▶ [What the exercise asks]: Extract the listing below from its first line through the line containing "Answer: approximately 315°", with both ends included, reproducing each line verbatim. Omit the pictures from your output.

Top of Dataset extract

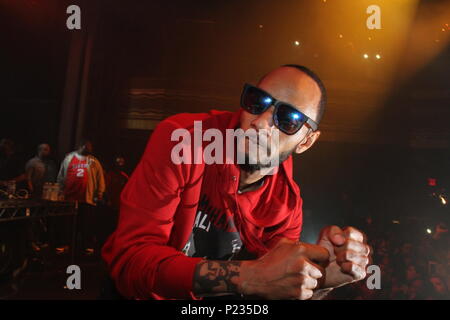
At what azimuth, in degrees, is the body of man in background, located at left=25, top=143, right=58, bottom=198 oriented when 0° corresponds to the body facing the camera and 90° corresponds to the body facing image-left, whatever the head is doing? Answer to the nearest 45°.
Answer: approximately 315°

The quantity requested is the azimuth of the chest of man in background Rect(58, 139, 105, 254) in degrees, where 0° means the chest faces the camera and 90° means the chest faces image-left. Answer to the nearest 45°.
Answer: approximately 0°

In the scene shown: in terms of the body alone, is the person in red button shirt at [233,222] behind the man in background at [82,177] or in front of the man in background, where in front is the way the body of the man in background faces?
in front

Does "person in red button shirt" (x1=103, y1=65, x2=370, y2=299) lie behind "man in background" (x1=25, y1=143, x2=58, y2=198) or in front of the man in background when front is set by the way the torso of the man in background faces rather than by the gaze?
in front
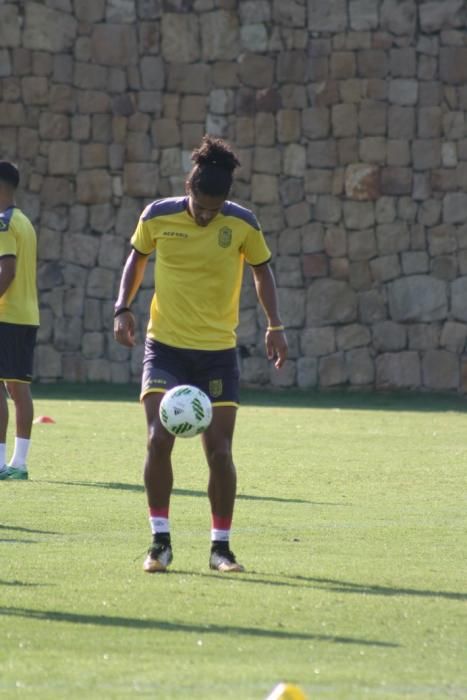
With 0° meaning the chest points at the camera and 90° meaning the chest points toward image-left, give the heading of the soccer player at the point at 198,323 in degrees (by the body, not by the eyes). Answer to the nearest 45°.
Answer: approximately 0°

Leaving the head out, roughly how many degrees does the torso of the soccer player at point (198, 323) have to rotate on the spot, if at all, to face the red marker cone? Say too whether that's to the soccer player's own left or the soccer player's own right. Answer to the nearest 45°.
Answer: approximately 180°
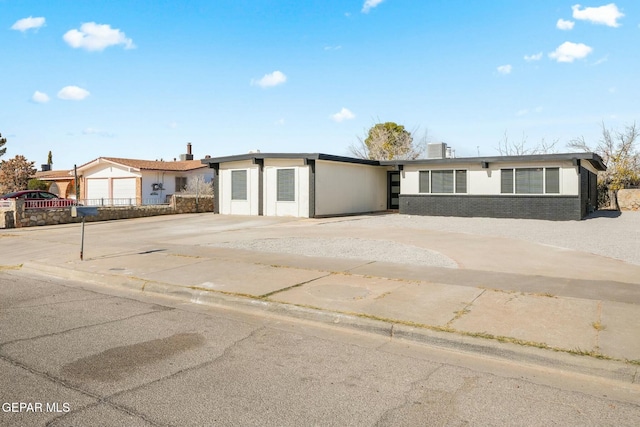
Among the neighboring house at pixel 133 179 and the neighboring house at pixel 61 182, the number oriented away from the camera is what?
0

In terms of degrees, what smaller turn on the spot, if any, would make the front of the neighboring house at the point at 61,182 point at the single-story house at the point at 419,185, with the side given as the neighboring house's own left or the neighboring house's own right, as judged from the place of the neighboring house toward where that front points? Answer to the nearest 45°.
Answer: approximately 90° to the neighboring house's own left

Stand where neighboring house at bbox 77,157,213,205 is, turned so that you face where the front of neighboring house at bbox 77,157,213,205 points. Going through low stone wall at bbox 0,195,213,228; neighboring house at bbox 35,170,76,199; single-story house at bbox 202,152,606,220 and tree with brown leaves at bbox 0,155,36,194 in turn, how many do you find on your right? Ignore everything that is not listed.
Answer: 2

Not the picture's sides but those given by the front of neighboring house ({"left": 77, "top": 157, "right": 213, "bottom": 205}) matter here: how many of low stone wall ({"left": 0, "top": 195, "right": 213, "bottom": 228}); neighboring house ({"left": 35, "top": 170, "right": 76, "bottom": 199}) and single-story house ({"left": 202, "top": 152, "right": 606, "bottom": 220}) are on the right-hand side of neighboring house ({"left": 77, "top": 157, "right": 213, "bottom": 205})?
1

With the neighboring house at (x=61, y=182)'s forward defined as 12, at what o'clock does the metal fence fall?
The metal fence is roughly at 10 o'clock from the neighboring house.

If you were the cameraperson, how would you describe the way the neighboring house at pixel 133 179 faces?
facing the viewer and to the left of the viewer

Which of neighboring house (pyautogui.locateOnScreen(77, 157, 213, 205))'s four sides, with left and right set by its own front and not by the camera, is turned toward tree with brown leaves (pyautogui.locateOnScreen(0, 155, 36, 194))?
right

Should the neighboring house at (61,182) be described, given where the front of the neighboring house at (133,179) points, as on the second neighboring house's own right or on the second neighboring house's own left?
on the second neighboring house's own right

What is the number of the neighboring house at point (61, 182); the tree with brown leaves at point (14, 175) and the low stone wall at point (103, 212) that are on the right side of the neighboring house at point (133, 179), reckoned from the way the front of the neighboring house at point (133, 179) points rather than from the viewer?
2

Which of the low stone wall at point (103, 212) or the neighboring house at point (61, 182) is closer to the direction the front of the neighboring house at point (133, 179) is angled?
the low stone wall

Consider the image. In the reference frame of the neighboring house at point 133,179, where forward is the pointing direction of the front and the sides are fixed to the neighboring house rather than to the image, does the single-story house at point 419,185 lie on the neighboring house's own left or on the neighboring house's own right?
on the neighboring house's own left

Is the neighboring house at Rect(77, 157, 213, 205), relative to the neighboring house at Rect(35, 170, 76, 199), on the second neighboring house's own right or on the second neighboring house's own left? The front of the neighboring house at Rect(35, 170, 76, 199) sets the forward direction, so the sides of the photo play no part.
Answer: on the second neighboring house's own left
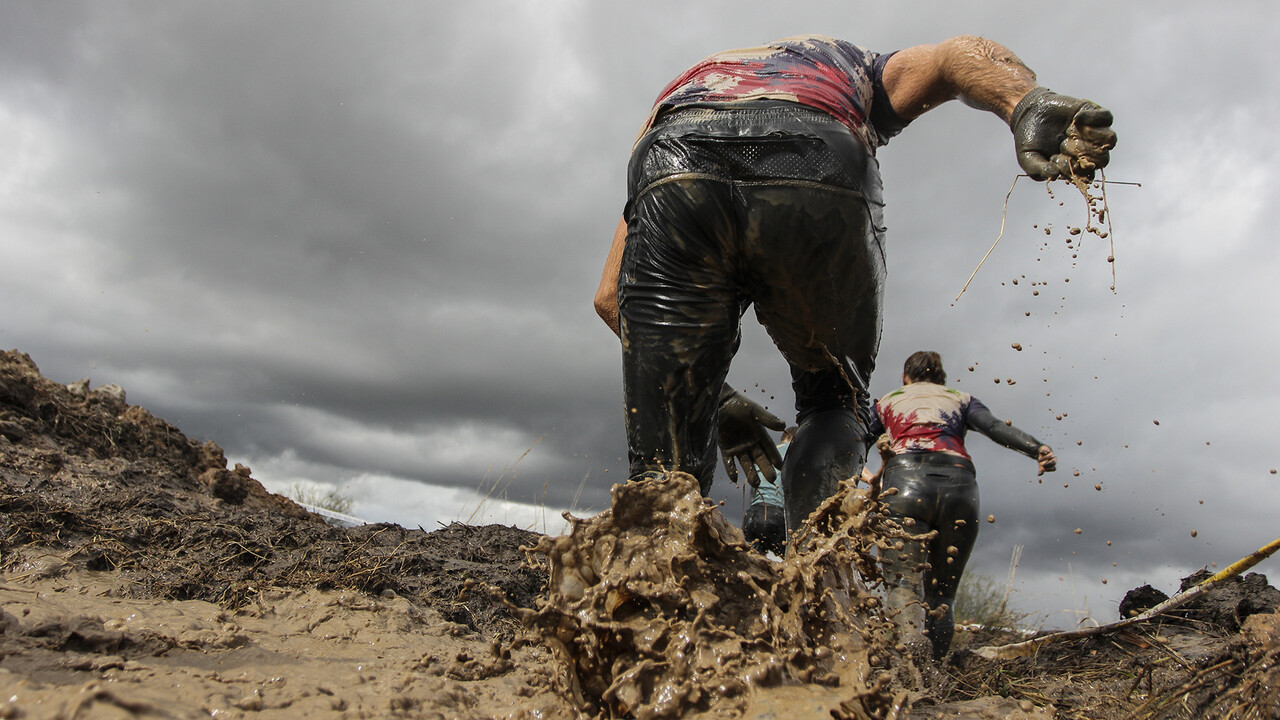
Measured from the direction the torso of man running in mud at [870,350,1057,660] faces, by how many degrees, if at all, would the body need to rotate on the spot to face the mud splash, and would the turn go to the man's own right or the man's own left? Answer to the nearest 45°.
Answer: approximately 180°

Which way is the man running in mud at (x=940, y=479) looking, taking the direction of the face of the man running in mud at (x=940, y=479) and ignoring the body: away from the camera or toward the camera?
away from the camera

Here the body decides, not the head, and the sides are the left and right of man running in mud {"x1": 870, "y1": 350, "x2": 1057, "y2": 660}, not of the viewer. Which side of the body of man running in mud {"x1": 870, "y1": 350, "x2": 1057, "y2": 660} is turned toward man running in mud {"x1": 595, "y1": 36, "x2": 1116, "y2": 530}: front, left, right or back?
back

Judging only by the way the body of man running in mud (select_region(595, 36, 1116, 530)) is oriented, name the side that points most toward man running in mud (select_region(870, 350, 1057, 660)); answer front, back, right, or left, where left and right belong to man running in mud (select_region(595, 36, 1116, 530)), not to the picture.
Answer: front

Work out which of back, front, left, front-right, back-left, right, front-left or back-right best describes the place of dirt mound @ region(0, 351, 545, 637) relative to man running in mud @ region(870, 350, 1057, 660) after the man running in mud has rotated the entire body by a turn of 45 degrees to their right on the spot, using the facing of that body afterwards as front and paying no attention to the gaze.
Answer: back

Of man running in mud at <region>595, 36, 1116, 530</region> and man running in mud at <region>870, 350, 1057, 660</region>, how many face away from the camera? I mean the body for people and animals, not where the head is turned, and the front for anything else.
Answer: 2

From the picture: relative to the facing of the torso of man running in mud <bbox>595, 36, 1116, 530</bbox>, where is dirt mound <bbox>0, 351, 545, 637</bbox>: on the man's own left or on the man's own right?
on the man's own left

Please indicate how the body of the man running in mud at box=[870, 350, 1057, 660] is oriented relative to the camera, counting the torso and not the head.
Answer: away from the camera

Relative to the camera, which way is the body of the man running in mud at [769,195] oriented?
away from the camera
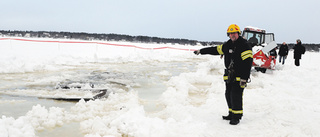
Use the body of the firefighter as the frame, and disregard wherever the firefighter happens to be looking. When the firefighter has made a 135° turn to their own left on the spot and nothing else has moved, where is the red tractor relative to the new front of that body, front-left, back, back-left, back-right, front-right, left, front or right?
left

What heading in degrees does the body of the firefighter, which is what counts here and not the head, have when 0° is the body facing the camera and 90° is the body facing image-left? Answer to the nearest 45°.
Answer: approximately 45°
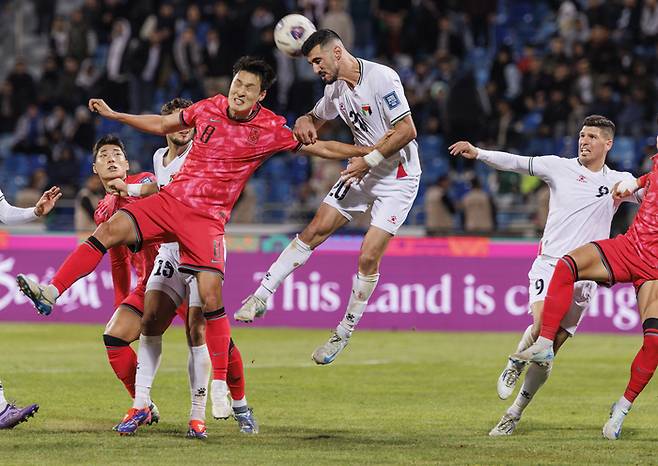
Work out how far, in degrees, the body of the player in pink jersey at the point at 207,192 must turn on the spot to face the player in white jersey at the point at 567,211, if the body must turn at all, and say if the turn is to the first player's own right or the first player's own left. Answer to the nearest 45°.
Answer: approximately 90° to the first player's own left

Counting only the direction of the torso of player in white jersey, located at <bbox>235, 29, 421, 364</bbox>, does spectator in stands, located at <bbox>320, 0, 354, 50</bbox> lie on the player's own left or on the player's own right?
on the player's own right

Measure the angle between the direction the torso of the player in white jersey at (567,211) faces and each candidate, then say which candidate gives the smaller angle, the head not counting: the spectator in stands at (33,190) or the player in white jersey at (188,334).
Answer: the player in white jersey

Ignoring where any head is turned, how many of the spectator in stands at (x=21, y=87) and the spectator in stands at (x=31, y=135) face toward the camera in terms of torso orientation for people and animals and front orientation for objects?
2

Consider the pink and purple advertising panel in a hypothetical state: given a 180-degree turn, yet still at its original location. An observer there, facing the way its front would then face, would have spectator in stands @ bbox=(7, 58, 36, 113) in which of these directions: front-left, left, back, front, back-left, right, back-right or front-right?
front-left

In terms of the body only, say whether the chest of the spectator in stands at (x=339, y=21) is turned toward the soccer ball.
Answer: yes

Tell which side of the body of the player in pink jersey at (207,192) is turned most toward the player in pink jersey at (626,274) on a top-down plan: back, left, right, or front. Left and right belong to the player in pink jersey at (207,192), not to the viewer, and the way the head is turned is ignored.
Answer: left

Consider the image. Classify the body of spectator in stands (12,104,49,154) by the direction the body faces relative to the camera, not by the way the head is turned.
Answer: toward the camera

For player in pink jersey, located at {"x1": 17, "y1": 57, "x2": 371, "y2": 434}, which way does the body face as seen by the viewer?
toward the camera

Bottom of Dataset extract

▶ [Response area]:
At what azimuth, in degrees, is the body of man in background, located at left=25, top=143, right=58, bottom=198 oriented when 0° corresponds to the body facing the camera and 90° corresponds to the body facing image-left, whatever the head is doing? Answer to the nearest 45°.
Answer: approximately 315°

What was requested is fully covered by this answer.